Michael Elliott, professor of biostatistics at U-M, developed the hospital and prenatal clinic sampling plan that ensures results are representative of all births within the Lower Peninsula of Michigan. 

“This latest grant will allow us to proceed following our representative sample of Michigan births through infancy and childhood to assess how prenatal aspects affect child health, pointing to ways to enhance child health from birth on,” Elliott said. “We may even leverage the relationships we developed at sampled hospitals in Detroit, Flint and Traverse City to proceed recruiting moms and babies in minority, low-income and rural communities, all areas at greater risk of poor child health. My work and the work of other researchers on the University of Michigan might be integral to those efforts.”

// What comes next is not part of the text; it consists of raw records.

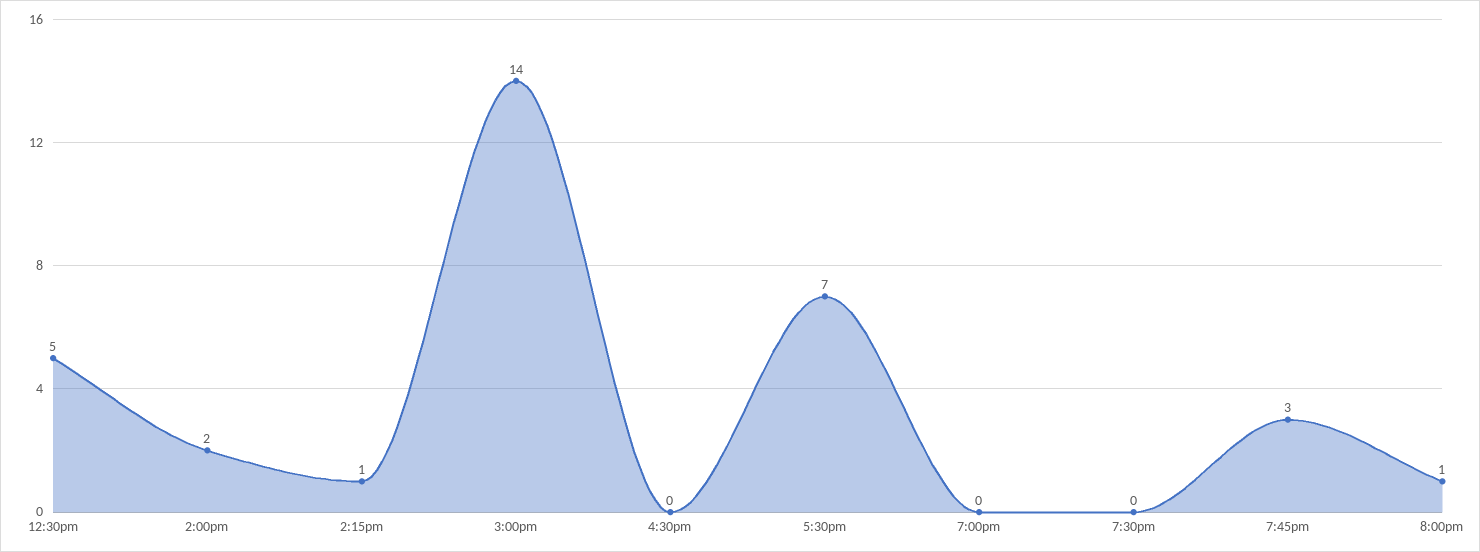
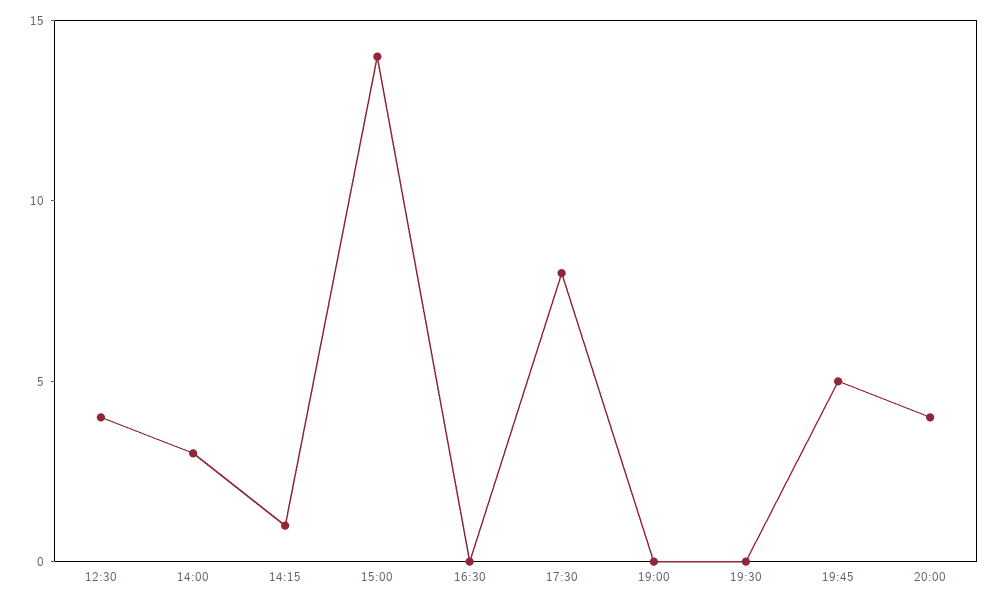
12:30pm: 5 -> 4
2:00pm: 2 -> 3
5:30pm: 7 -> 8
7:45pm: 3 -> 5
8:00pm: 1 -> 4

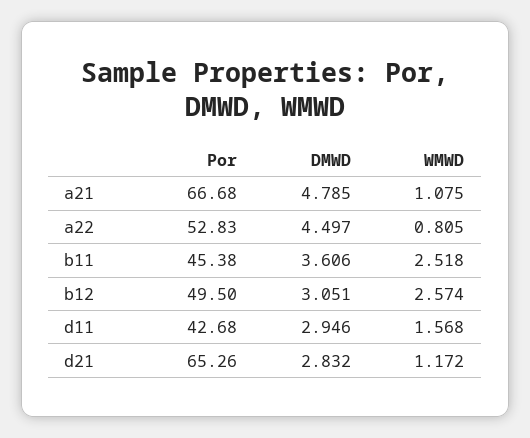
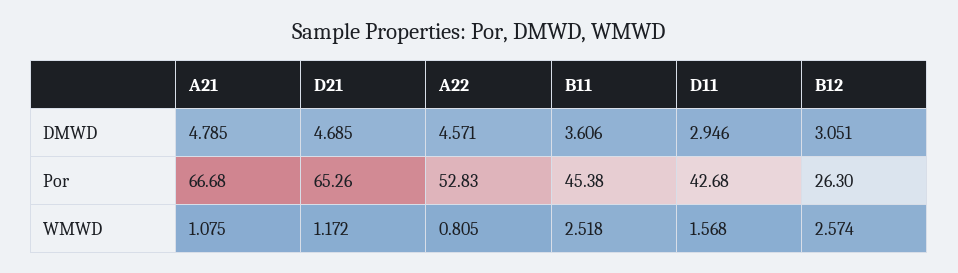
DMWD, a22: 4.497 -> 4.571
Por, b12: 49.5 -> 26.3
DMWD, d21: 2.832 -> 4.685

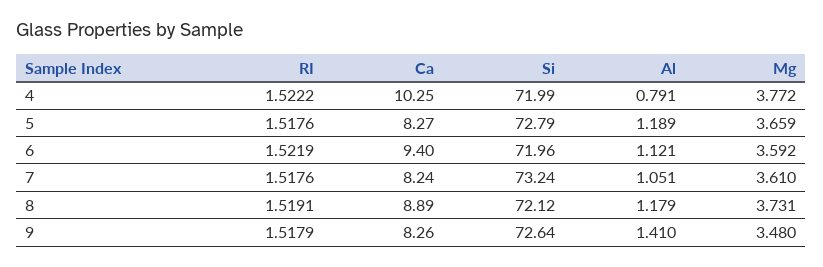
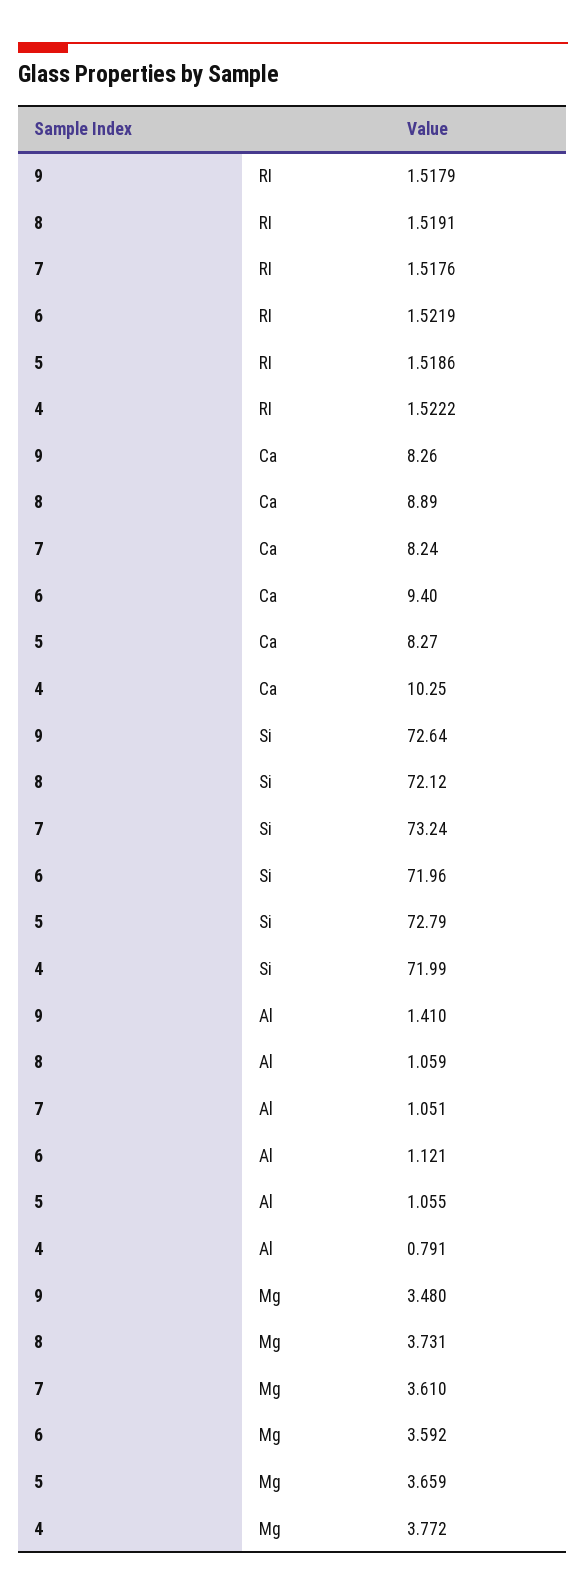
RI, 5: 1.5176 -> 1.5186
Al, 5: 1.189 -> 1.055
Al, 8: 1.179 -> 1.059

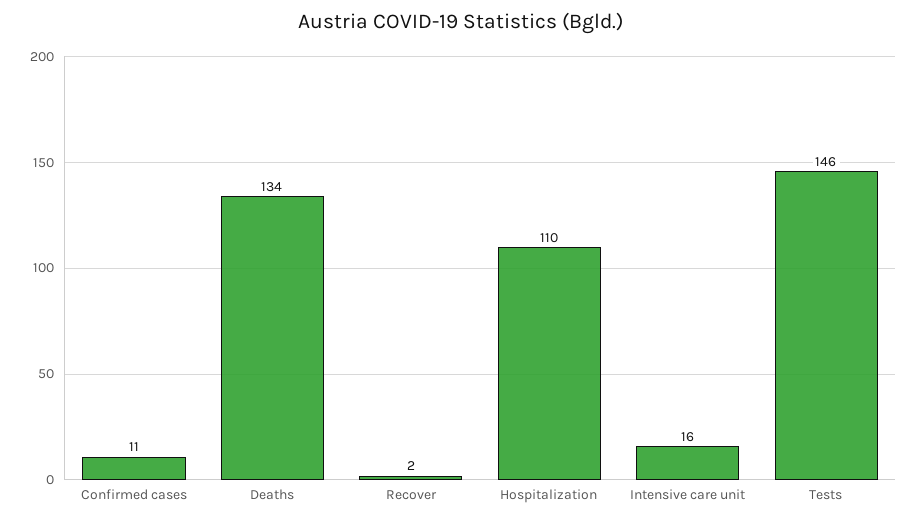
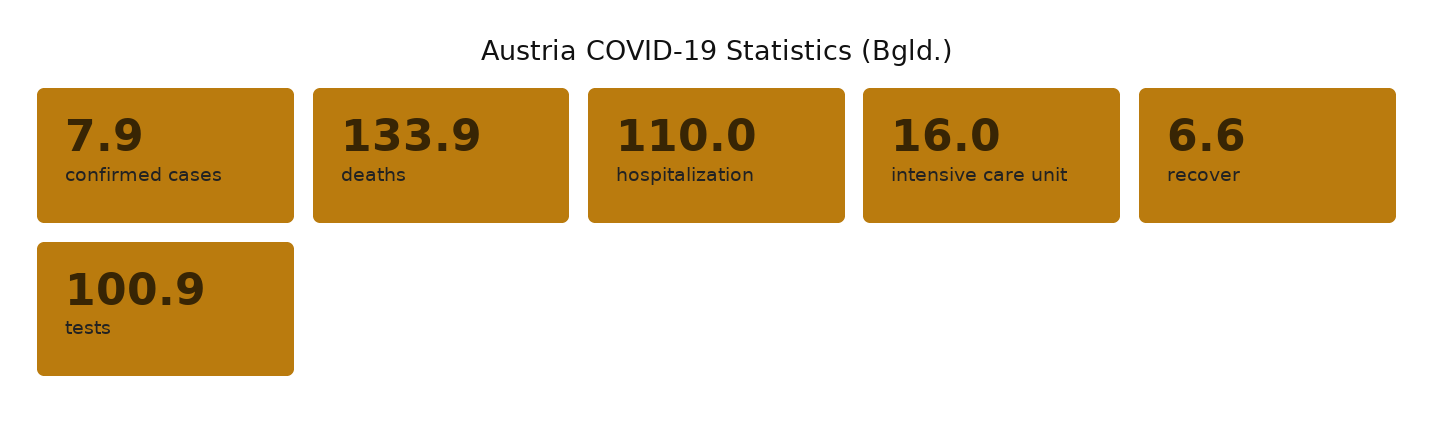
Confirmed cases: 11 -> 7.9
Recover: 2 -> 6.6
Tests: 146 -> 100.9

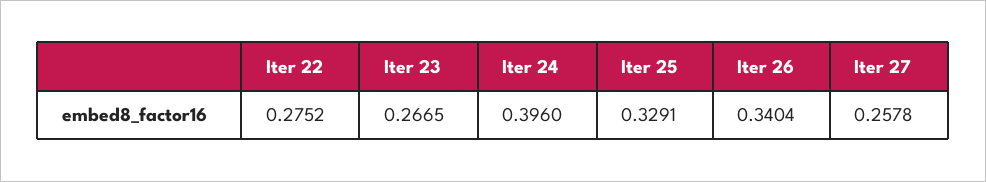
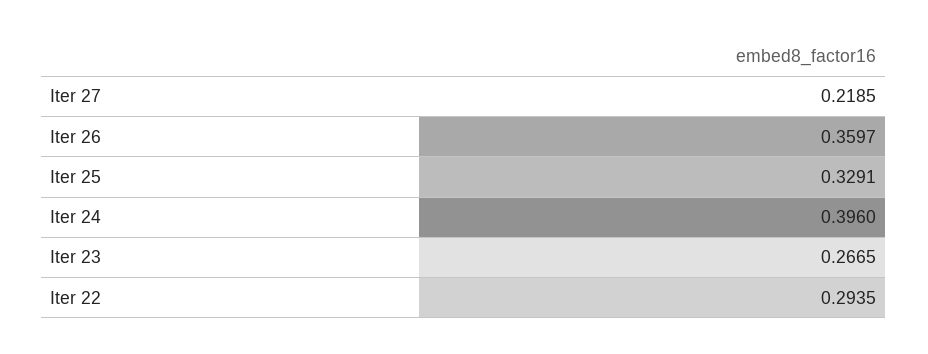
Iter 22: 0.2752 -> 0.2935
Iter 26: 0.3404 -> 0.3597
Iter 27: 0.2578 -> 0.2185

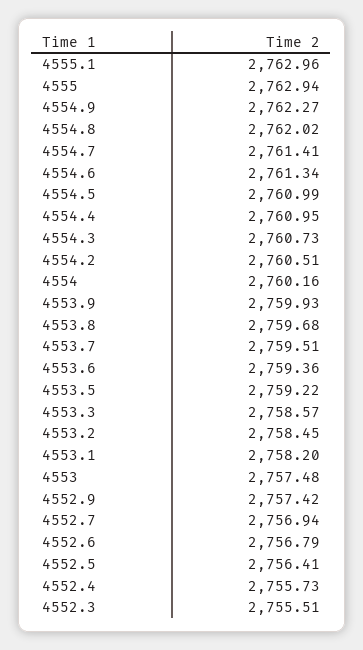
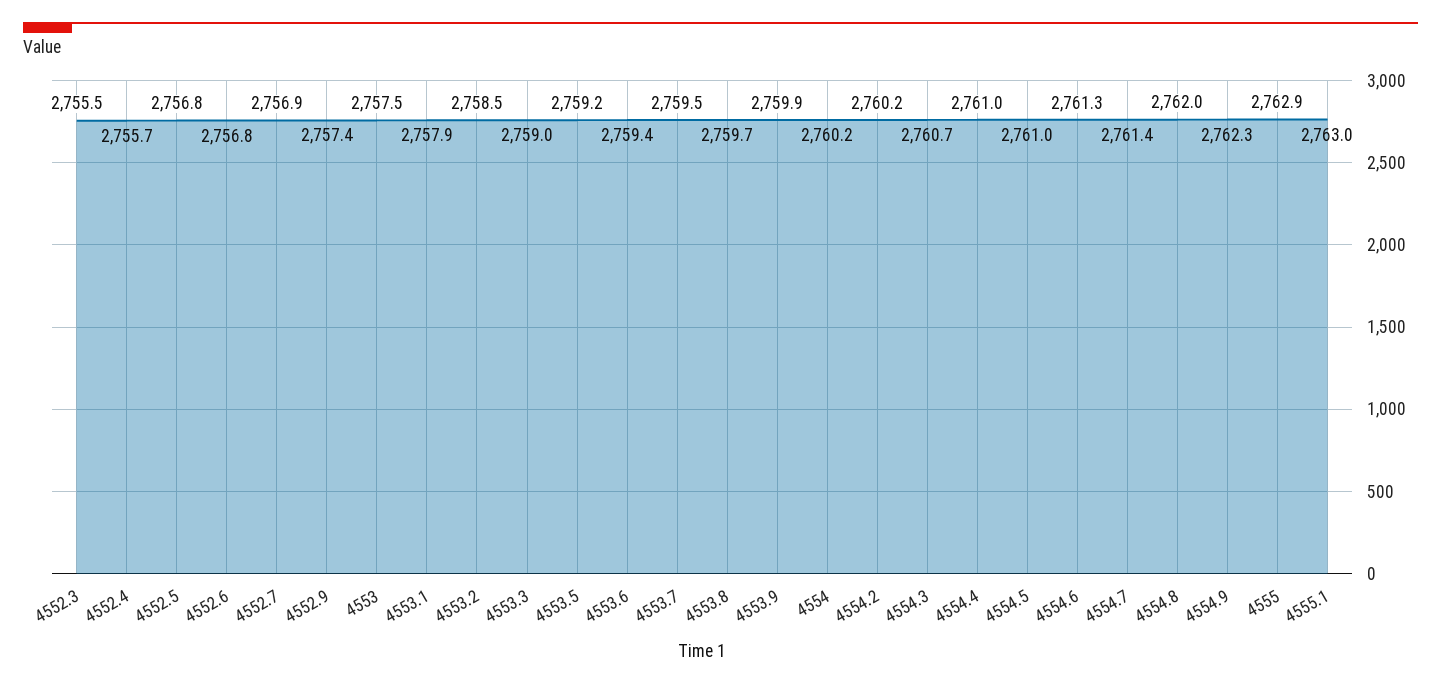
4554.2: 2760.51 -> 2760.2
4553.3: 2758.57 -> 2759
4553.1: 2758.2 -> 2757.9
4552.5: 2756.41 -> 2756.8

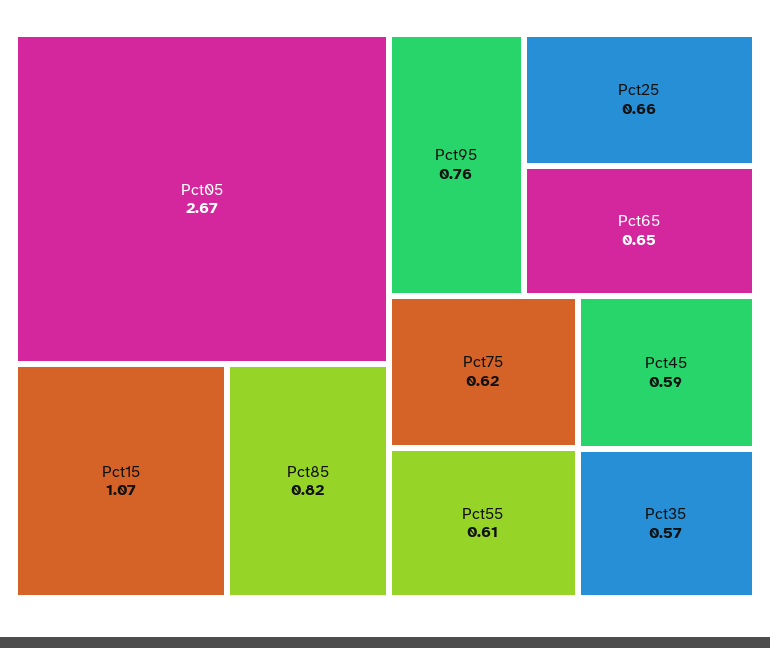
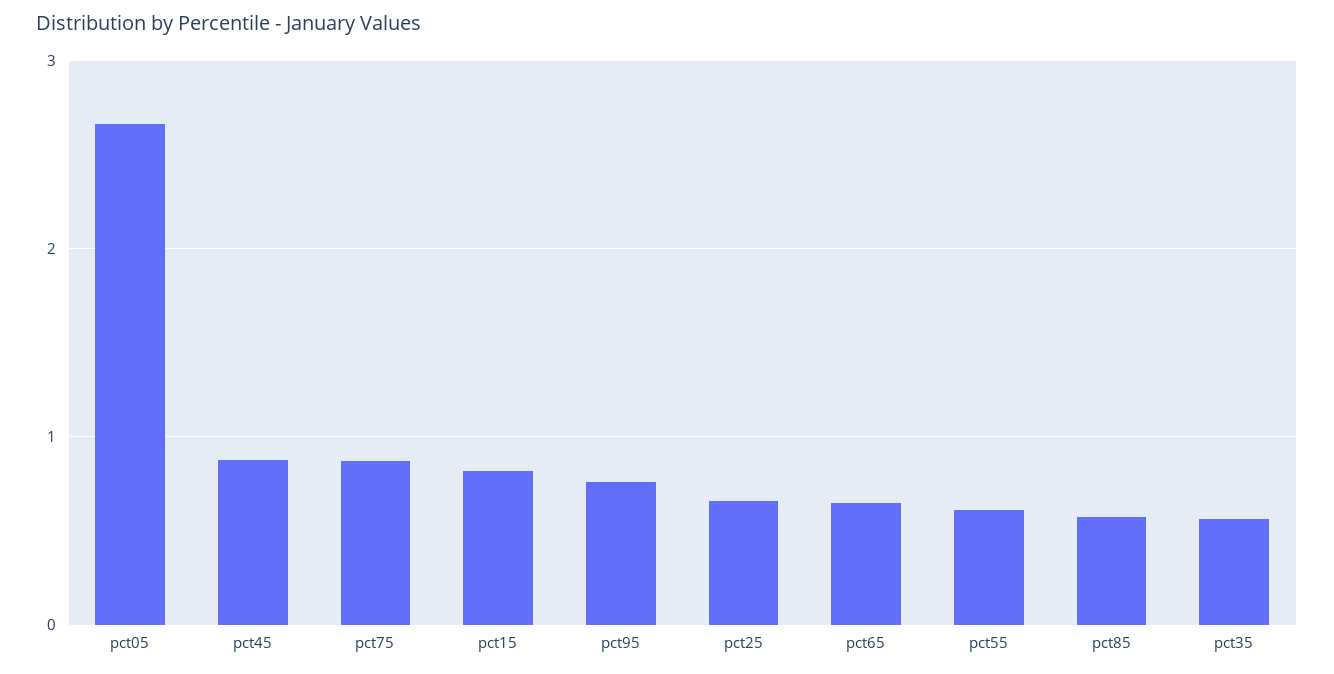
Pct15: 1.07 -> 0.8
Pct85: 0.82 -> 0.6
Pct75: 0.62 -> 0.9
Pct45: 0.59 -> 0.9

Douglas Ruden, a professor and director of epigenomics at Wayne State University’s Institute of Environmental Health Sciences, is joined by experts in immunology and toxicologists who study environmental exposures to each the mother and father.

“The second Michigan ECHO grant is an amazing opportunity to know how a mother’s exposure to environmental chemicals and stressors affects the health of her children,” said Ruden. “This necessary alliance will impact the health of many across the U.S., now and into the long run.”

Kerver said she was excited when she learned that the NIH approved funding for the Michigan partners within the ECHO program. Among the findings, she said, could immediately lead to raised health for Michigan residents.

“It absolutely should,” she said. “What we hope to do is solve health problems people in Michigan and across the U.S. have straight away. That’s the primary thing. That is what we’re all working for.”